▸ **JOB ITEM A**: Reproduce the part of the travel post starting with "We will board" and going on through "if not irrelevant.", word for word.

▸ **QUOTED PASSAGE**:
※ ※ ※
The essentials are packed, as light as possibly, along with some digital luxuries:
• 3 pairs of socks
• 1 pair of Nikes
• 1 pair of SanuksRed Oxx Gator with Tom Bihn Synapse 25

• 1 pair of pants
• 1 pair of board shorts
• 3 pairs of underwear (2 ExOfficio, 1 Hanes)
• 1 light jacket
• 1 pair of detachable sleeves
• Canon SL-1 body
• 18-55mm kit lens
• 50mm f/1.8
• 2 extra batteries
• Flash drive
• Samsung Galaxy S3
• Travel USB converter
• Dr. Bronner’s
• Gold Bond
• Lavender oil
• Dodgers hat
• Water bottle
• Elk jerky
• Honey Stingers Organic Chews
• Playing cards
• Paracord
• Mini clamps
• Carabiners
• Flashlight
• Sunglasses

The journey has already begun in earnest. Since last Sunday, I have already driven over 2,500 miles. I expect by the end of the summer, I will have gone some 15,000 miles. I will have taken some 5,000 pictures and perhaps made the acquaintance of an equal number of unique human souls.

We will board our flight in Los Angeles, after a 3-day stop in Las Vegas. This was the one last chance to relax in the simple bliss of the world at our fingertips. Here, in a few steps we can travel from Paris to Rome, from a pirate ship to a knight’s castle. If one questions the irrelevance of time, one hasn’t spent three days in this glittering pot of wasted dreams and punchdrunk fantasy. The clocks on the wall may be accurate, if not irrelevant.
※ ※ ※
▸ **MATERIAL PROVIDED**:
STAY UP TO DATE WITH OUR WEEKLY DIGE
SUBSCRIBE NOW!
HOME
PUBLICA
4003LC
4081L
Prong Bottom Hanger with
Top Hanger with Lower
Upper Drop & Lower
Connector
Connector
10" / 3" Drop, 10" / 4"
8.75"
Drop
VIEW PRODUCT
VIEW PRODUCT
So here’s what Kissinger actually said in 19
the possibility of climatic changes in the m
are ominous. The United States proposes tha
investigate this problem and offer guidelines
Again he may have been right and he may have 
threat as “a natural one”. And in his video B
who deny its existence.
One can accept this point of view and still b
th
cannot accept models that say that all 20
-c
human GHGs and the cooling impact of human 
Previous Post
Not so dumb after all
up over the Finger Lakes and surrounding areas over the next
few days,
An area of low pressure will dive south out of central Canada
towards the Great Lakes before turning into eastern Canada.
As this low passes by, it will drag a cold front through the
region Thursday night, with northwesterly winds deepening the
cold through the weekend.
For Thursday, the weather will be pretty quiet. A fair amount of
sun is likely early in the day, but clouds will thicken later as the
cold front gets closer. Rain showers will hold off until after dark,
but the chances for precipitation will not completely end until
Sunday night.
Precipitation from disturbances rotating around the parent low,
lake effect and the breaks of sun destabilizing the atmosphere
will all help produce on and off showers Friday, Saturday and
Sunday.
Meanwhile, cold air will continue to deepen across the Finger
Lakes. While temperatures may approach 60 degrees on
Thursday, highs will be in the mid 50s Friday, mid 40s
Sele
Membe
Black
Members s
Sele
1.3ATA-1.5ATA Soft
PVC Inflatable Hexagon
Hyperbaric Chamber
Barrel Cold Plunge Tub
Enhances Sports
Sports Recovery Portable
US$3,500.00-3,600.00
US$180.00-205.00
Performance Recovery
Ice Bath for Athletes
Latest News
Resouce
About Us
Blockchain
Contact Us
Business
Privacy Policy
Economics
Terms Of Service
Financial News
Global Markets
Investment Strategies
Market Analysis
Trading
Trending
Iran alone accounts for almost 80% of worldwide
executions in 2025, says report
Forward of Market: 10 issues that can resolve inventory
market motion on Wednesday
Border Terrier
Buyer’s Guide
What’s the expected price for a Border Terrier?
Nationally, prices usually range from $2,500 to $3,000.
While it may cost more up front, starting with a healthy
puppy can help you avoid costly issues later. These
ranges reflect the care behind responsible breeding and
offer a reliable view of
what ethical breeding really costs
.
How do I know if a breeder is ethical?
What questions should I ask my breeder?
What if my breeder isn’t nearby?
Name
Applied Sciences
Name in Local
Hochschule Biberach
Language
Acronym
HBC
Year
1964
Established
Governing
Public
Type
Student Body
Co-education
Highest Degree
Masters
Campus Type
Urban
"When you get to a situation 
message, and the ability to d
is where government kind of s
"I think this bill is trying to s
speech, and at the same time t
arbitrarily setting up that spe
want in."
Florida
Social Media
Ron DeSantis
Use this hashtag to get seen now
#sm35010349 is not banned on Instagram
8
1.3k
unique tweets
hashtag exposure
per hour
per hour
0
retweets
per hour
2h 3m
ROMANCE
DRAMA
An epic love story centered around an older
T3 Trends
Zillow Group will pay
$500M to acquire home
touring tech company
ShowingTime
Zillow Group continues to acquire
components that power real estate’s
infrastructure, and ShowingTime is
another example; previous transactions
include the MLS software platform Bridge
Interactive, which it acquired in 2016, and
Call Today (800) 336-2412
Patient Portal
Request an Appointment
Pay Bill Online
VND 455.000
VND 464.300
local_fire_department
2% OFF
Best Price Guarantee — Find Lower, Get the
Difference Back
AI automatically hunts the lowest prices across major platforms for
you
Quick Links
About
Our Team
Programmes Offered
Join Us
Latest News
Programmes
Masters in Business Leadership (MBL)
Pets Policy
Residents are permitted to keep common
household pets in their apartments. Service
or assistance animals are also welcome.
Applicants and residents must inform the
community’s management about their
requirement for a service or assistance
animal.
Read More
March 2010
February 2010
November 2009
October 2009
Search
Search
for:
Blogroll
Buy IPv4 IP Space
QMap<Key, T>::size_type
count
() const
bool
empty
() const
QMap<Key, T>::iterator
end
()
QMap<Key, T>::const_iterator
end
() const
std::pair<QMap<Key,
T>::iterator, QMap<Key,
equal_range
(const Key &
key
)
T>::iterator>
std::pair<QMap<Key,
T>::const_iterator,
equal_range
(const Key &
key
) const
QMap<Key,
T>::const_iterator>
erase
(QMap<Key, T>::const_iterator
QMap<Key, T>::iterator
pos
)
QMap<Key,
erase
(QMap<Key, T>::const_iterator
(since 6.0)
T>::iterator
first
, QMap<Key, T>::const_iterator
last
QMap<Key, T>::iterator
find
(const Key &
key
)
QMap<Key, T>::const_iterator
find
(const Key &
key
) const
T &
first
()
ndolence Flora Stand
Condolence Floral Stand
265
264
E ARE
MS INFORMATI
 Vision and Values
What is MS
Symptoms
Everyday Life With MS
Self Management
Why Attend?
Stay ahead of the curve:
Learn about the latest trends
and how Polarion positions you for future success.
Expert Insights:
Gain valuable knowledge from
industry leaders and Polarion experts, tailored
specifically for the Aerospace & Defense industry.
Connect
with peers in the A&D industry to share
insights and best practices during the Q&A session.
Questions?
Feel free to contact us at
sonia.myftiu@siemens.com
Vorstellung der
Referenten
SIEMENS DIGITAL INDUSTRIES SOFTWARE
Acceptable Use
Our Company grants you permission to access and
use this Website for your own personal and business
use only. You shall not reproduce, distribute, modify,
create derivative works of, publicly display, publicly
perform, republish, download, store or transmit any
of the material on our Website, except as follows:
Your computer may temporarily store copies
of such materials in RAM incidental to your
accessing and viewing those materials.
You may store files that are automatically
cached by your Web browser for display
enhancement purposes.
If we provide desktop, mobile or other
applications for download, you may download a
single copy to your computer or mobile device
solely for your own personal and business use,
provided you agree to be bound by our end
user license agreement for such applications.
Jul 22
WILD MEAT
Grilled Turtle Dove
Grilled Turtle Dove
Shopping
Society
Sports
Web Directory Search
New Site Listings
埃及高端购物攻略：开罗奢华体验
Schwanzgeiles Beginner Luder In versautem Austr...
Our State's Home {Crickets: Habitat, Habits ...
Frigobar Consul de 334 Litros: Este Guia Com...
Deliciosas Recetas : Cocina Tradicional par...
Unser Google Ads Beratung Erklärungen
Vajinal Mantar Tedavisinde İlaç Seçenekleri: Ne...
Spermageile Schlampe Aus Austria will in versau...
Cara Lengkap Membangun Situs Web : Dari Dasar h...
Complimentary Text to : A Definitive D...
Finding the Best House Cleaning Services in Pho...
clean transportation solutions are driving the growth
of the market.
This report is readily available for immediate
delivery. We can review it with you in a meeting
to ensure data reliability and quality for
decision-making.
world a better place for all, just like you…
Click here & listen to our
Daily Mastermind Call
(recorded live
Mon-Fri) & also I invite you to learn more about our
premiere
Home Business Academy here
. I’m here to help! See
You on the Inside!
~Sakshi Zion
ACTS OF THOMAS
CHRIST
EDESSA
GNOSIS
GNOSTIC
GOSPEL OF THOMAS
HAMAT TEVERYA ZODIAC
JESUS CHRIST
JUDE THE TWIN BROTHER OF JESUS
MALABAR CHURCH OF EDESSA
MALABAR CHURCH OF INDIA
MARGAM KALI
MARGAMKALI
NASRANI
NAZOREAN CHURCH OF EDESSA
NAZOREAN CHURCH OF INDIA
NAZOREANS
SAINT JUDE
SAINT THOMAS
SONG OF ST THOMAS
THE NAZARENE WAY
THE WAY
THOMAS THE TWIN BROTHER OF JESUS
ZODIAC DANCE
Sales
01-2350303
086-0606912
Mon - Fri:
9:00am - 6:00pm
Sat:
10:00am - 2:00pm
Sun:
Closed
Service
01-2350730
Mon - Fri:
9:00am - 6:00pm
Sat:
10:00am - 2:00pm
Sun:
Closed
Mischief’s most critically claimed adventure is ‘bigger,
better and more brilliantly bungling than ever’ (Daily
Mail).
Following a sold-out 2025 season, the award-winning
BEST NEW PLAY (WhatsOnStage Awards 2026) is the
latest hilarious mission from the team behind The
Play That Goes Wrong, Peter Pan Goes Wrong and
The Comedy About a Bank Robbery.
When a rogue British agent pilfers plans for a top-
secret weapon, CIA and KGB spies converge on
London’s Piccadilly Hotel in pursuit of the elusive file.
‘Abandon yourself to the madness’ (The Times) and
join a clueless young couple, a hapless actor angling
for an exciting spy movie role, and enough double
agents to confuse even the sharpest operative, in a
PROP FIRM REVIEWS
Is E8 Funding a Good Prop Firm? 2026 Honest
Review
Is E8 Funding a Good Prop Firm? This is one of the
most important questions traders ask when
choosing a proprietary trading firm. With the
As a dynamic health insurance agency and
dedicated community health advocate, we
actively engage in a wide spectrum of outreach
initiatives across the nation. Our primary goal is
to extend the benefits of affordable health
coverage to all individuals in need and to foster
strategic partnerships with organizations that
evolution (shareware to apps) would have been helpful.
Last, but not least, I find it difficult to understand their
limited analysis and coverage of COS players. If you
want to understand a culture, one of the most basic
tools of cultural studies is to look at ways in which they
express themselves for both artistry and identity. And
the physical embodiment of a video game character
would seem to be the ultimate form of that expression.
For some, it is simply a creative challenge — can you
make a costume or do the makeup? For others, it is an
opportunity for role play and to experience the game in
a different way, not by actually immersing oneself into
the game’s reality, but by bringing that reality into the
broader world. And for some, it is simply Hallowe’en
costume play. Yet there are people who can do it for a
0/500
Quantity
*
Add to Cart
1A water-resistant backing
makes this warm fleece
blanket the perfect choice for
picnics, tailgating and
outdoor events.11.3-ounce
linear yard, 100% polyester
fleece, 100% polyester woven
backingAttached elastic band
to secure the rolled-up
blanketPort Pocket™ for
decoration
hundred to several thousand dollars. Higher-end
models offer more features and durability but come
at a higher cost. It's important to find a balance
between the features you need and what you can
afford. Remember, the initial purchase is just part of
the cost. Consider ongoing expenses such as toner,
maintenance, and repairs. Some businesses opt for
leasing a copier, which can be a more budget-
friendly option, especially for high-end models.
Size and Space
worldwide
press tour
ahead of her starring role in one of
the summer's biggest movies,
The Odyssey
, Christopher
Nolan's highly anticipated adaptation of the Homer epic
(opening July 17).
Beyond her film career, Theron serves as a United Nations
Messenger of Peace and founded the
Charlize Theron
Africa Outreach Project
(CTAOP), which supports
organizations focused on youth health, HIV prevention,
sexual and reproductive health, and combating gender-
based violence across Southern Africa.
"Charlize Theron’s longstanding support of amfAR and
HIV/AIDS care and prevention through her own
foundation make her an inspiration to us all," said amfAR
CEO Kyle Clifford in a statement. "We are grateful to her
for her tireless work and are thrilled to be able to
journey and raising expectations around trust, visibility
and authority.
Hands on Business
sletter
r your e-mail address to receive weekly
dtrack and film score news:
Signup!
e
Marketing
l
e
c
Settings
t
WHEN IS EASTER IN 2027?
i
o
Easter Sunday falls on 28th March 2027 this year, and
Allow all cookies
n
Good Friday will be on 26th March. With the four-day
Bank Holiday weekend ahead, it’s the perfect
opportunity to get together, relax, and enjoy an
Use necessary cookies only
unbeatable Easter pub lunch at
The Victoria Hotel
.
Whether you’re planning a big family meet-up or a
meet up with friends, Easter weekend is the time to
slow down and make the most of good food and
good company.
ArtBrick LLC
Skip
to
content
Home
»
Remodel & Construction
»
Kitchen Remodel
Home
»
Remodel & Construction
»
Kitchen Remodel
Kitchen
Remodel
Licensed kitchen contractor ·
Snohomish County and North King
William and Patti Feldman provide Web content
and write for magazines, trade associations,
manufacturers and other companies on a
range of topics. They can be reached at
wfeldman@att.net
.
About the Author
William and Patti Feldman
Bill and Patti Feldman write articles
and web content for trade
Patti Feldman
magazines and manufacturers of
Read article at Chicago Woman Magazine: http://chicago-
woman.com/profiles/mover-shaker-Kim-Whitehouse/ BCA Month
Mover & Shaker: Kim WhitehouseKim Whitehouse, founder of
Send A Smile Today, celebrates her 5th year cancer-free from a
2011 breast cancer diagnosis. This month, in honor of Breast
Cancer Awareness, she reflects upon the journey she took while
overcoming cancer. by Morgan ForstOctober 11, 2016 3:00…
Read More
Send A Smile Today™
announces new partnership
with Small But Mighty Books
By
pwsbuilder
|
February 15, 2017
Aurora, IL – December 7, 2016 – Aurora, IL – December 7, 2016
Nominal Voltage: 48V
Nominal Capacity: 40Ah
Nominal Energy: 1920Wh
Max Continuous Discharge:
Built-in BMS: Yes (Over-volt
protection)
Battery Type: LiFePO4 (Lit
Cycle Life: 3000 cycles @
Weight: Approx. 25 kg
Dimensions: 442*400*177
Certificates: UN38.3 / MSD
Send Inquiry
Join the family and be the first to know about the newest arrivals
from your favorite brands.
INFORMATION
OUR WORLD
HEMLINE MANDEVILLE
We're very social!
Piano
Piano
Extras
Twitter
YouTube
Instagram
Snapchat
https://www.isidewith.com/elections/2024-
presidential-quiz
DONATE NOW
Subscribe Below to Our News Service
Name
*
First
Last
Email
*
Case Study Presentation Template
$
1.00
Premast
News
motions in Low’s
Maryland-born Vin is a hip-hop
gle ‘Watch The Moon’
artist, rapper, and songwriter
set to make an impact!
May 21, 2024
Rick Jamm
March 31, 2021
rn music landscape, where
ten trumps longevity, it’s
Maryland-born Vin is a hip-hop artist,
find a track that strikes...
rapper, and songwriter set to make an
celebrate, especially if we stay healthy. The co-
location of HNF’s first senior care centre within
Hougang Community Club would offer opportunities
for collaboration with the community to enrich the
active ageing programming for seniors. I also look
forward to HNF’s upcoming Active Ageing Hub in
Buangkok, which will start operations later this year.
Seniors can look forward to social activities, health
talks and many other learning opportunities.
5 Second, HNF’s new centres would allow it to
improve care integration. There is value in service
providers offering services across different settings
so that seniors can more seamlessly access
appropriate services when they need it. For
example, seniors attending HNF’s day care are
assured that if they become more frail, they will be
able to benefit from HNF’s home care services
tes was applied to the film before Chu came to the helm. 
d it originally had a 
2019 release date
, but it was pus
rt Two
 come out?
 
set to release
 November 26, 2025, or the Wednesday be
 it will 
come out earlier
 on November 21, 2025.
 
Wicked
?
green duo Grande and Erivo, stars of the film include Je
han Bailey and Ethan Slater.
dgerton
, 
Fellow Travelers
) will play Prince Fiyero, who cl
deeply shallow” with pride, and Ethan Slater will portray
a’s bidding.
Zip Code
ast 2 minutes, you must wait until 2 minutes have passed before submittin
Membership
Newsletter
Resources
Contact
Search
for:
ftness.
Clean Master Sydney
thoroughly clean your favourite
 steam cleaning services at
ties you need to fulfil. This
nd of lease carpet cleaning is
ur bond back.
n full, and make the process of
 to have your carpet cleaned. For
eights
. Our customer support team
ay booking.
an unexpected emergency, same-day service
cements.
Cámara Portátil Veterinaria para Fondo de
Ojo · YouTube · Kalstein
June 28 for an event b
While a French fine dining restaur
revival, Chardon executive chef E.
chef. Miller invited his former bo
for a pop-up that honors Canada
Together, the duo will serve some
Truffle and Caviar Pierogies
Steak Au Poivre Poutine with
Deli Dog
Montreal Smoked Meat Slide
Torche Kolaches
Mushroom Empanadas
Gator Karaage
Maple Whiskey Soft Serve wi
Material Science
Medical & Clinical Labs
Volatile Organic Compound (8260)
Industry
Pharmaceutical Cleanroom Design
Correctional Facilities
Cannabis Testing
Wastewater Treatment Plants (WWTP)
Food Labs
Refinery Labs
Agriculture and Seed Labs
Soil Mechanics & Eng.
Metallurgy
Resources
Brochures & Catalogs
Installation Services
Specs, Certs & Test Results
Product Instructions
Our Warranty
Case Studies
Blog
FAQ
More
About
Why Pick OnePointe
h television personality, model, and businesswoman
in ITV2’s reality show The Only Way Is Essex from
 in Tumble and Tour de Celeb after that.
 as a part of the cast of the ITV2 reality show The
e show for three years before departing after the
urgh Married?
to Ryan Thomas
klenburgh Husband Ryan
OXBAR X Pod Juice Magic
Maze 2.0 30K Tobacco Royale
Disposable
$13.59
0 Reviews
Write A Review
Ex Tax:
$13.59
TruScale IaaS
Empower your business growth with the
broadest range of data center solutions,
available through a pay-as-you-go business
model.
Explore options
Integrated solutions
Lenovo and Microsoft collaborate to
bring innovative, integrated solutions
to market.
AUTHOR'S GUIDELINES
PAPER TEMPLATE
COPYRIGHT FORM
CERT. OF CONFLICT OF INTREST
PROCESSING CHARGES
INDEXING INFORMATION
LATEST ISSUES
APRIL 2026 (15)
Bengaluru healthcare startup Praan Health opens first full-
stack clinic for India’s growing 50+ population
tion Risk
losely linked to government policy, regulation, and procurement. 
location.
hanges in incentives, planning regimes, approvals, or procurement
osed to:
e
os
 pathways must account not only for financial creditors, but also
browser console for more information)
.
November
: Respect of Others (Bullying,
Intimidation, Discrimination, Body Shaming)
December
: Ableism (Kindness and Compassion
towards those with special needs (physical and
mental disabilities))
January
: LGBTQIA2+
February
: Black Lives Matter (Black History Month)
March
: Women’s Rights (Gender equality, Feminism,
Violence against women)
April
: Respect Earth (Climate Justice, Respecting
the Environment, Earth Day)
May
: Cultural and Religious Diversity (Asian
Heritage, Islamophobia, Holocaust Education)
※ ※ ※
▸ **JOB ITEM B**: From the listing, write out the lines starting with the line with "set to release" and going on through the line with "on November 21, 2025.", keeping each one unchanged.

▸ **WRITTEN SOLUTION A**:
We will board our flight in Los Angeles, after a 3-day stop in Las Vegas. This was the one last chance to relax in the simple bliss of the world at our fingertips. Here, in a few steps we can travel from Paris to Rome, from a pirate ship to a knight’s castle. If one questions the irrelevance of time, one hasn’t spent three days in this glittering pot of wasted dreams and punchdrunk fantasy. The clocks on the wall may be accurate, if not irrelevant.

▸ **WRITTEN SOLUTION B**:
set to release
 November 26, 2025, or the Wednesday be
 it will 
come out earlier
 on November 21, 2025.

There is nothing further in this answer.